Recall of the “old guard” – July 2005

Party members were left confused and embittered as hopes of a measure of Home Rule collapsed with the ambiguous referendum result and the destruction of our Parliamentary group. Our NEC, which had worked for the devolution programme in hope and sincerity, was, for the time being at least, identified with failure. The immediate response of members was to recall to the NEC several ‘old guard’ Nationalists. Gordon Wilson took the chair and Robert McIntyre, Arthur Donaldson and myself returned. Yearning for the trustworthy members enabled devolutionists to comfort themselves with jests about recruiting in graveyards.

This grasping at a Nationalist comfort blanket didn’t last long as those temporarily overshadowed organised themselves to regain office and control. No matter how virtuous their purpose, groups are inherently divisive. They insist upon priority for issues upon which their enthusiasm is focussed and polarise opinion. Dislike follows swiftly upon disagreement, nursed along by open statements and secretive whisperings, and unity is gone.

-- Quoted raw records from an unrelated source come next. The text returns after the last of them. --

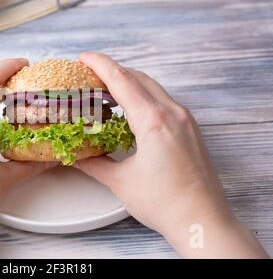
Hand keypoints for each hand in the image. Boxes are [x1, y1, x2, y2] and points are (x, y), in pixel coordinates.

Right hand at [74, 52, 267, 257]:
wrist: (202, 221)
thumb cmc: (166, 203)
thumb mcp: (121, 181)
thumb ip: (94, 163)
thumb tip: (75, 156)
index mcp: (153, 121)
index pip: (122, 81)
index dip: (100, 65)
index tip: (84, 57)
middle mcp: (173, 114)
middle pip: (138, 78)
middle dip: (113, 70)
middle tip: (90, 72)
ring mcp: (185, 120)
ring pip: (153, 87)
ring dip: (129, 82)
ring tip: (107, 88)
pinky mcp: (190, 129)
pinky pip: (164, 101)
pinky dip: (144, 96)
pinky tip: (131, 108)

Perhaps open debate rather than unilateral planning might have had merit and interest, but, as the outside world would hold us in contempt for our divisions, the Chairman asked Conference to forbid all groups. Limiting self-inflicted damage was one thing. Curbing members’ freedom of association was another, and those affected sought some way round the ruling.

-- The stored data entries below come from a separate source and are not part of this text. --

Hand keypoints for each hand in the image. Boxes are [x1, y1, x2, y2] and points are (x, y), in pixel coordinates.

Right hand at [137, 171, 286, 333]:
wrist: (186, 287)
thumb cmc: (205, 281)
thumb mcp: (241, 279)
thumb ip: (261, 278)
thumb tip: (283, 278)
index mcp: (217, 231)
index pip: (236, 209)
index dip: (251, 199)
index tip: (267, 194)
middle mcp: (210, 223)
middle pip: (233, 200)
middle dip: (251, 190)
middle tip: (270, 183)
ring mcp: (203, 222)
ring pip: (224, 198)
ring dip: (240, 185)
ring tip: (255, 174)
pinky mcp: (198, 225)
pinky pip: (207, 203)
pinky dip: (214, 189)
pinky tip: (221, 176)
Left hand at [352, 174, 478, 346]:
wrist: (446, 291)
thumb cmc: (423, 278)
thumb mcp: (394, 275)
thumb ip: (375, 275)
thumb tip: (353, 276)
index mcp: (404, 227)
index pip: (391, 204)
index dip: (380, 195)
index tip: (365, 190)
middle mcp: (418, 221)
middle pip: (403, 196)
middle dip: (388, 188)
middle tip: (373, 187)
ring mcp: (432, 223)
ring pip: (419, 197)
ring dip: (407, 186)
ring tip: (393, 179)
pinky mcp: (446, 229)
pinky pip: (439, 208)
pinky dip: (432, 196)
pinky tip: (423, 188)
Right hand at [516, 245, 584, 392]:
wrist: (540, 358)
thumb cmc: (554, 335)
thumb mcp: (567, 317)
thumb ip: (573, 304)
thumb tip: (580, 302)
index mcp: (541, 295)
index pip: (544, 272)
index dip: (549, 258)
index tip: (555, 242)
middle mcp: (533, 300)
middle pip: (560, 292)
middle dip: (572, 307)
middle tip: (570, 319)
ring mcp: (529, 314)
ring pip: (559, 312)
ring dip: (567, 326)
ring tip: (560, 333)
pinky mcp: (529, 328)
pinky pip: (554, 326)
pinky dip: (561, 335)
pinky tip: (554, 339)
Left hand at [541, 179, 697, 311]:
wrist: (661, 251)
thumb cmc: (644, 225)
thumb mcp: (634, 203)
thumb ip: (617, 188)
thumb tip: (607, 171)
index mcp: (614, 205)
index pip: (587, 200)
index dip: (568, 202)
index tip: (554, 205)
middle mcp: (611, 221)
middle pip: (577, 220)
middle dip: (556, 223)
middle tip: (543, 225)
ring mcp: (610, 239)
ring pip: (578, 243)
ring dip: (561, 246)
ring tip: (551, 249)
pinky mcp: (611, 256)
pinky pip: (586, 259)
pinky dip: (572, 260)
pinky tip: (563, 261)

They found their loophole by arranging to plan, and act, jointly with persons wholly outwith the Party with whom they shared beliefs and opinions other than the Party’s basic principles. Thus there emerged and flourished the Socialist Society whose meetings many SNP members attended. From these meetings they returned and refreshed to their Party branches to disseminate their acquired wisdom and arrange appropriate votes in future Party councils. The disruption that this wheeze might have caused was alarming, but no great harm resulted because very soon they had peacefully achieved the control that was their goal.

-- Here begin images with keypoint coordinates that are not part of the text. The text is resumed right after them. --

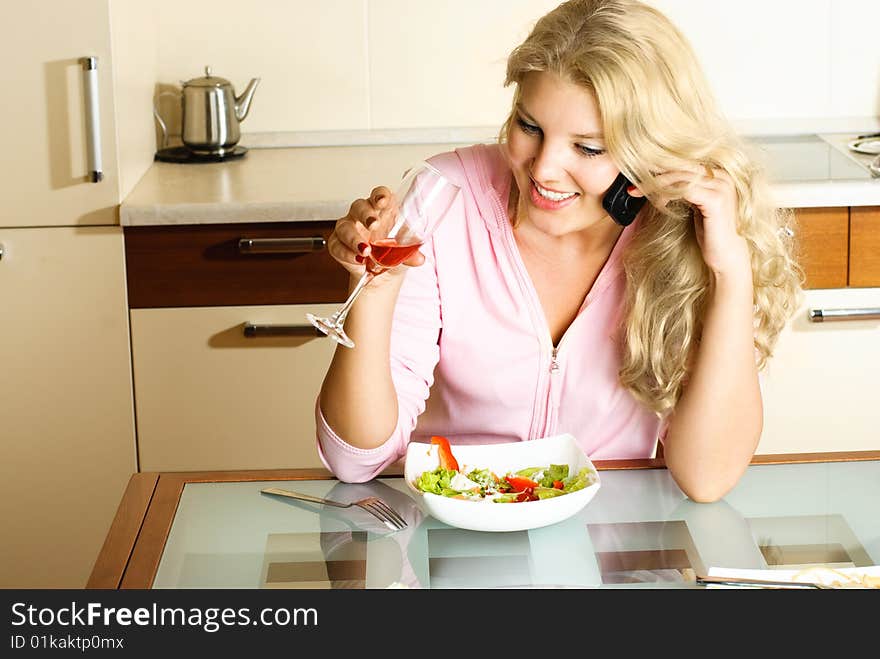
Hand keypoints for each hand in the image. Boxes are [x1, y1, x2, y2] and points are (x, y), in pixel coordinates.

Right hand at [327, 186, 425, 280]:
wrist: (383, 276)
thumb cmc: (394, 254)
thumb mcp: (406, 253)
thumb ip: (411, 254)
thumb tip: (419, 259)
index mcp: (382, 211)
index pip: (379, 195)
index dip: (380, 195)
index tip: (383, 201)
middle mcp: (363, 216)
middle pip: (359, 206)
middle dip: (365, 214)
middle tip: (374, 224)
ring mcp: (349, 229)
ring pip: (344, 226)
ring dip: (354, 238)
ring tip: (365, 251)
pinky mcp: (338, 245)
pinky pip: (336, 246)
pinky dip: (346, 253)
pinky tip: (357, 260)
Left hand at [629, 165, 750, 278]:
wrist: (726, 255)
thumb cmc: (710, 233)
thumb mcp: (695, 205)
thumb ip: (685, 190)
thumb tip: (660, 180)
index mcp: (719, 174)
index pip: (685, 164)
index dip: (661, 169)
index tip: (639, 176)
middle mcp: (723, 176)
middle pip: (682, 167)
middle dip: (654, 176)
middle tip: (634, 186)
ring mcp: (721, 187)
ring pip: (680, 177)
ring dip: (656, 186)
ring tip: (640, 194)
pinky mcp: (716, 200)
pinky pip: (685, 190)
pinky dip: (667, 195)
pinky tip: (659, 204)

Our current leaders don’t look like people who will allow us to identify ourselves with failure or, with damaging regard for purity, lead us to go down with various sinking ships. Participation in the daily practicalities of Holyrood is drawing us ever further away from a single-issue posture, making us ever less of a mere demonstration.

True, we have not mastered the knack of deriving political reward from our good works. Selfless support offered to many organisations – Trade Unions, interest groups, minorities – have not seen any significant shift of their loyalties from Labour to us, if recent General Election results are anything to go by. If Labour were to offer Scots Independence they’d grab it, but from us – well, that’s different. Some research is surely called for.

Our new maturity must some day allow us to accept realities about diplomacy and defence, though no doubt that will have to wait until the Bush presidency is over. We might then escape from the legacy of our ill-judged behaviour during the Cold War years when CND dictated our conduct, and terms like ‘neutrality’ and ‘non-alignment’ covered up, in many cases, a grotesque wish to change sides.

It has taken us a long time to get to our present position. With Independence as our objective we struggled to reach agreement as to how best we could achieve it. We learned that there are no shortcuts and that vague goodwill can be no basis for effective action. The Home Rule Association and the Covenant Association, though blessed with many merits and bequeathing to us many benefits, had to hand over in the long run to a disciplined and organised Party which remains the one true instrument for the attainment of our country’s proper status.